Rumah (Te)tangga
No 527
IA melempar bungkus rokok setelah meloloskannya satu lantas membakarnya, mengisapnya dengan cepat dan mengembuskannya dengan cepat pula. Seperti ada yang memburunya, mungkin masa depan yang sedemikian abstrak di kepalanya.
Bukan, aku bukan pendongeng. Aku sedang menceritakan seseorang yang berada di depanku. Seluruh hantu kenangan di tubuhku kerap mengganggunya setelah kami resmi menikah, seperti dibangkitkan dari kubur masa lalu, lalu gentayangan di kepalanya. Tapi masa depan ternyata lebih dari itu –bukan hanya membuatnya makin gila, namun rumah tangga kami nyaris remuk di bulan empat belas.

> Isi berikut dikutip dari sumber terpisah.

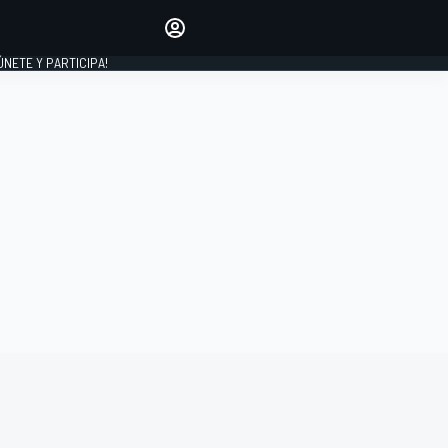
Haz que tu voz se escuche
comentando los artículos
 ÚNETE Y PARTICIPA!
INICIAR SESIÓN
EDICIÓN
ESPAÑA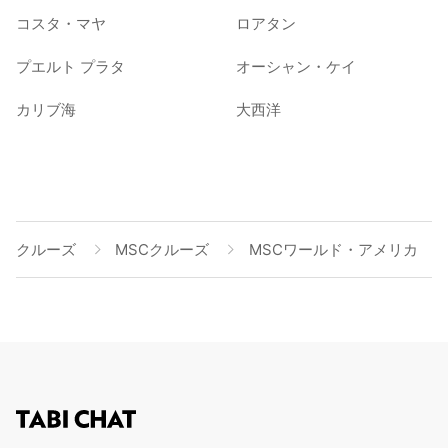
コスタ・マヤ
ロアタン
プエルト プラタ
オーシャン・ケイ
カリブ海
大西洋
クルーズ
MSCクルーズ
MSCワールド・アメリカ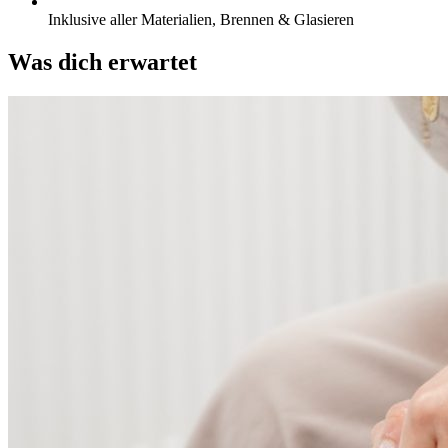
Inklusive aller Materialien, Brennen & Glasieren
Was dich erwartet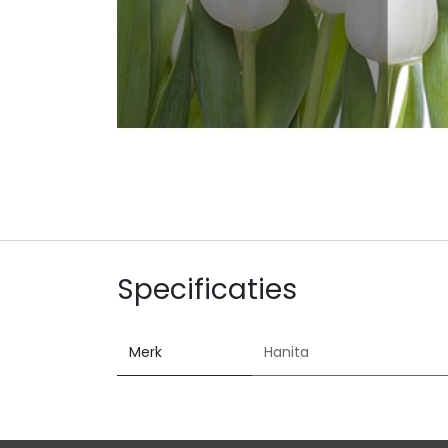
Specificaties
Merk
Hanita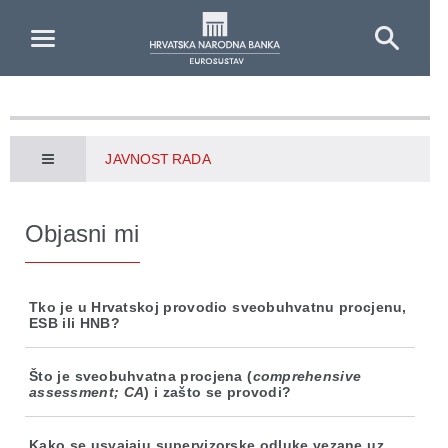
Skip to Main Content
JAVNOST RADA
Objasni mi
Tko je u Hrvatskoj provodio sveobuhvatnu procjenu,
ESB ili HNB?
Što je sveobuhvatna procjena (
comprehensive
assessment; CA
) i zašto se provodi?
Kako se usvajaju supervizorske odluke vezane uz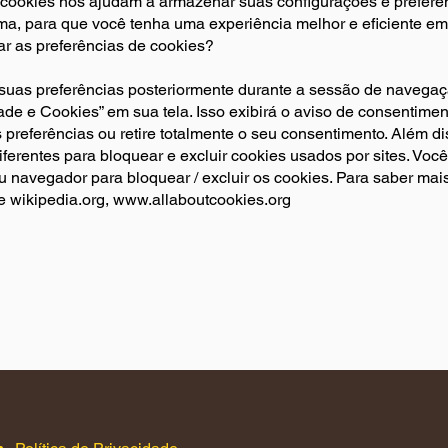
 cookies nos ajudam a armazenar suas configurações e prefer
ma, para que você tenha uma experiência melhor e eficiente em f
r as preferências de cookies?
 suas preferências posteriormente durante a sessão de navegaçã
dade e Cookies” em sua tela. Isso exibirá o aviso de consentim
 preferências ou retire totalmente o seu consentimento. Além d
erentes para bloquear e excluir cookies usados por sites. Você
u navegador para bloquear / excluir os cookies. Para saber mai
te wikipedia.org,
www.allaboutcookies.org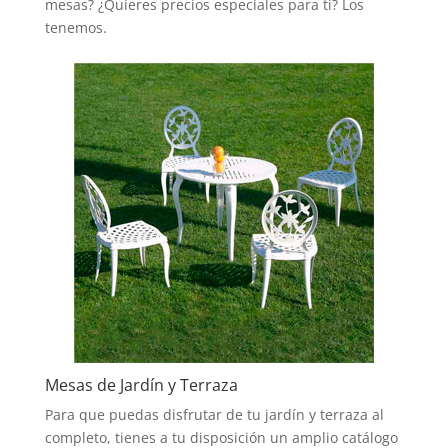
mesas? ¿Quieres precios especiales para ti? Los
tenemos.
Mesas de Jardín y Terraza
Para que puedas disfrutar de tu jardín y terraza al
completo, tienes a tu disposición un amplio catálogo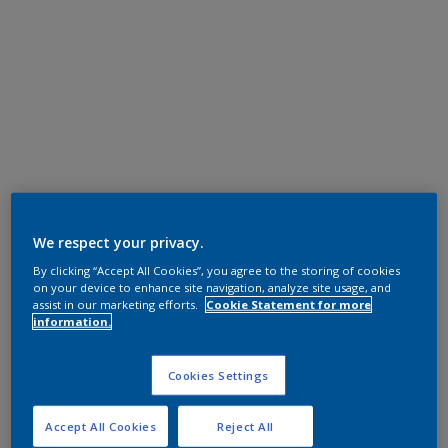
We respect your privacy.
By clicking “Accept All Cookies”, you agree to the storing of cookies
on your device to enhance site navigation, analyze site usage, and
assist in our marketing efforts.
Cookie Statement for more
information.
Cookies Settings
Accept All Cookies
Reject All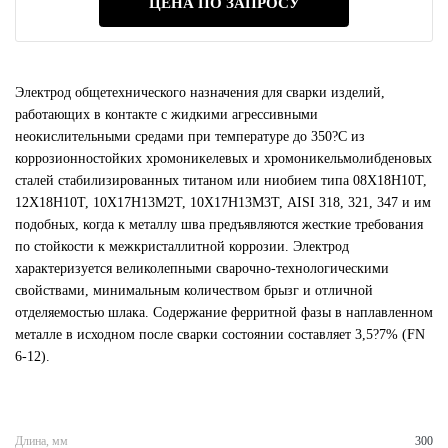
ЦЕНА ПО ЗАПРОСУ
Электрод общетехнического назначения для сварки изделий,
работающих в контакте с жидкими агрессивными
неокислительными средами при температуре до 350?С из
коррозионностойких хромоникелевых и хромоникельмолибденовых
сталей стабилизированных титаном или ниобием типа 08Х18Н10Т,
12Х18Н10Т, 10Х17Н13М2Т, 10Х17Н13М3Т, AISI 318, 321, 347 и им
подобных, когда к металлу шва предъявляются жесткие требования
по стойкости к межкристаллитной коррозии. Электрод
характеризуется великолепными сварочно-технологическими
свойствами, минимальным количеством брызг и отличной
отделяемостью шлака. Содержание ферритной фазы в наплавленном
металле в исходном после сварки состоянии составляет 3,5?7% (FN
6-12).
Длина, мм
300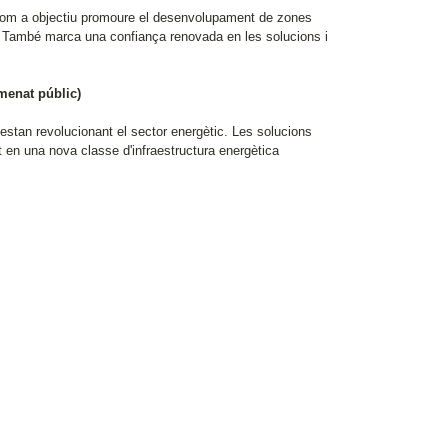
 com a objectiu promoure el desenvolupament de zones
s. També marca una confiança renovada en les solucions i
umenat públic)
estan revolucionant el sector energètic. Les solucions
t en una nova classe d'infraestructura energètica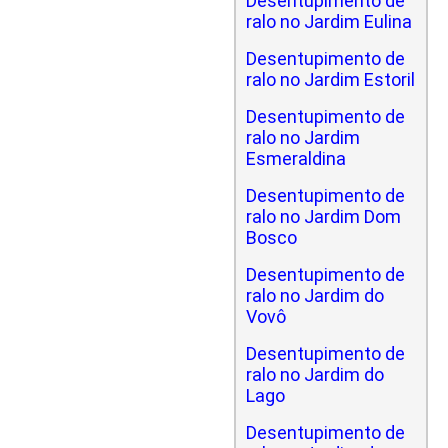
Desentupimento de
ralo no Jardim Eulina
Desentupimento de
ralo no Jardim Estoril
Desentupimento de
ralo no Jardim
Esmeraldina
Desentupimento de
ralo no Jardim Dom
Bosco
Desentupimento de
ralo no Jardim do
Vovô
Desentupimento de
ralo no Jardim do
Lago
Desentupimento de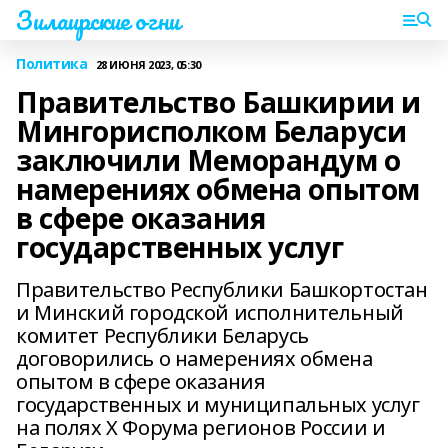
Зилаирские огни
Политика
28 ИЮНЯ 2023, 05:30
Правительство Башкирии и
Мингорисполком Беларуси
заключили Меморандум о
намерениях обмена опытом
в сфере оказания
государственных услуг
Правительство Республики Башкортостан
и Минский городской исполнительный
комитет Республики Беларусь
договорились о намерениях обмена
опытом в сфере оказания
государственных и муниципальных услуг
на полях Х Форума регионов России и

Betapa kami nyaris gila ketika kapal rumah tangga kami baru berlayar, satu pukulan ombak membuat kami hampir terlempar. Tentu sebagai pelayar, kami baru, kami sepakat kamilah pemegang nakhodanya. Kami tidak mempersoalkan gender tentang siapa yang akan menjadi kapten.
Kami dibesarkan di tengah gempuran arus informasi dan kebebasan berpikir. Kami tidak mempersoalkan siapa yang memasak dan siapa yang mencuci dan siapa yang bekerja. Lebih-lebih aku yang tak ingin merepotkannya hanya untuk membuatkan segelas kopi. Lagi pula aku sudah terbiasa melakukan apa-apa sendiri.

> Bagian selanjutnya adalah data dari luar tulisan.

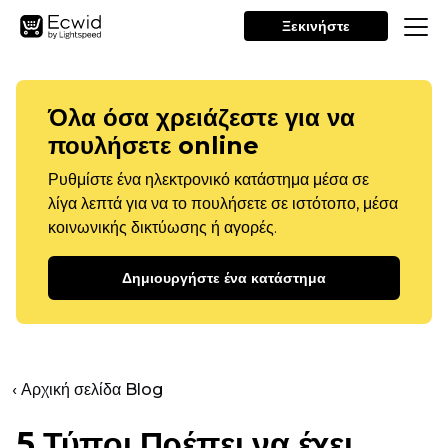
Ξεκινήστε
Όλα όσα χρειάζεστε για να
πουλήσετε online
Ρυθμίστε ένα ηλεκτρονικό κατάστημα μέσα σε
λίγα λεπτά για να το πουλήσετε σε ιστότοπο, μέσα
κοινωνικής δικτύωσης ή αγορές.
Δημιουργήστε ένα κατάστημα
‹ Αρχική σελίδα Blog
5 Τύποι
Πρέπει να έχει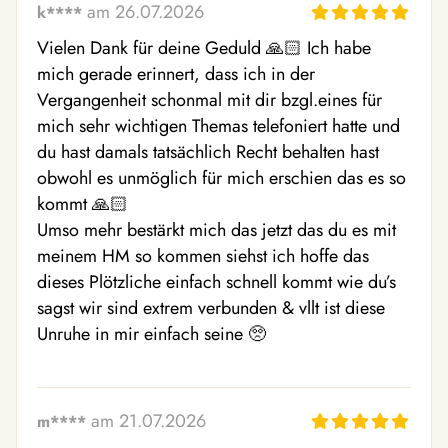
am 26.07.2026
k****
Vielen Dank für deine Geduld 🙏🏻 Ich habe 
mich gerade erinnert, dass ich in der 
Vergangenheit schonmal mit dir bzgl.eines für 
mich sehr wichtigen Themas telefoniert hatte und 
du hast damals tatsächlich Recht behalten hast 
obwohl es unmöglich für mich erschien das es so 
kommt 🙏🏻

Umso mehr bestärkt mich das jetzt das du es mit 
meinem HM so kommen siehst ich hoffe das 
dieses Plötzliche einfach schnell kommt wie du’s 
sagst wir sind extrem verbunden & vllt ist diese 
Unruhe in mir einfach seine 🥺
am 21.07.2026
m****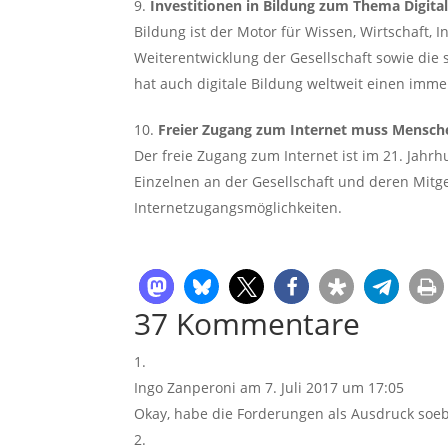
Investitionen in Bildung zum Thema Digital
Bildung ist der Motor für Wissen, Wirtschaft, I
Weiterentwicklung der Gesellschaft sowie die 
hat auch digitale Bildung weltweit einen imm
Freier Zugang zum Internet muss Mensch
Der freie Zugang zum Internet ist im 21. Jahrh
Einzelnen an der Gesellschaft und deren Mitg
Internetzugangsmöglichkeiten.
37 Kommentare
Ingo Zanperoni
am 7. Juli 2017 um 17:05
Okay, habe die Forderungen als Ausdruck soebe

Meski tak dapat kumungkiri lain rasanya ketika sekali waktu ia membuatkannya untukku. Tapi aku segera menepisnya, khawatir hantu-hantu patriarki datang menyurupi rumah tangga kami. Sekali lagi kami manusia modern, selamat tinggal dominasi.
Ia masih diam dengan rokok yang hampir habis. Sesekali ia melihat ke arahku, aku merasa tak enak jika ia memandangku. Tak enak, sebab tahu bahwa memang aku belum becus benar untuk membahagiakannya –tepatnya sesuai apa yang diharapkannya. Bukannya kami menikah sesuai harapan bersama? Sebelum menikah memang harapan menjadi milik bersama, setelah menikah harapan bisa milik siapa pun.
Memang kami sudah sepakat untuk saling mengerti dan percaya sejak awal kami memutuskan untuk menikah. Ia tahu aku masih mahasiswa tingkat akhir jurusan bimbingan konseling, dan ia sendiri baru saja menyelesaikan kuliahnya di jurusan pendidikan bahasa Inggris. Kami dipertemukan pada acara pemotretan di Kelas Minggu Sore.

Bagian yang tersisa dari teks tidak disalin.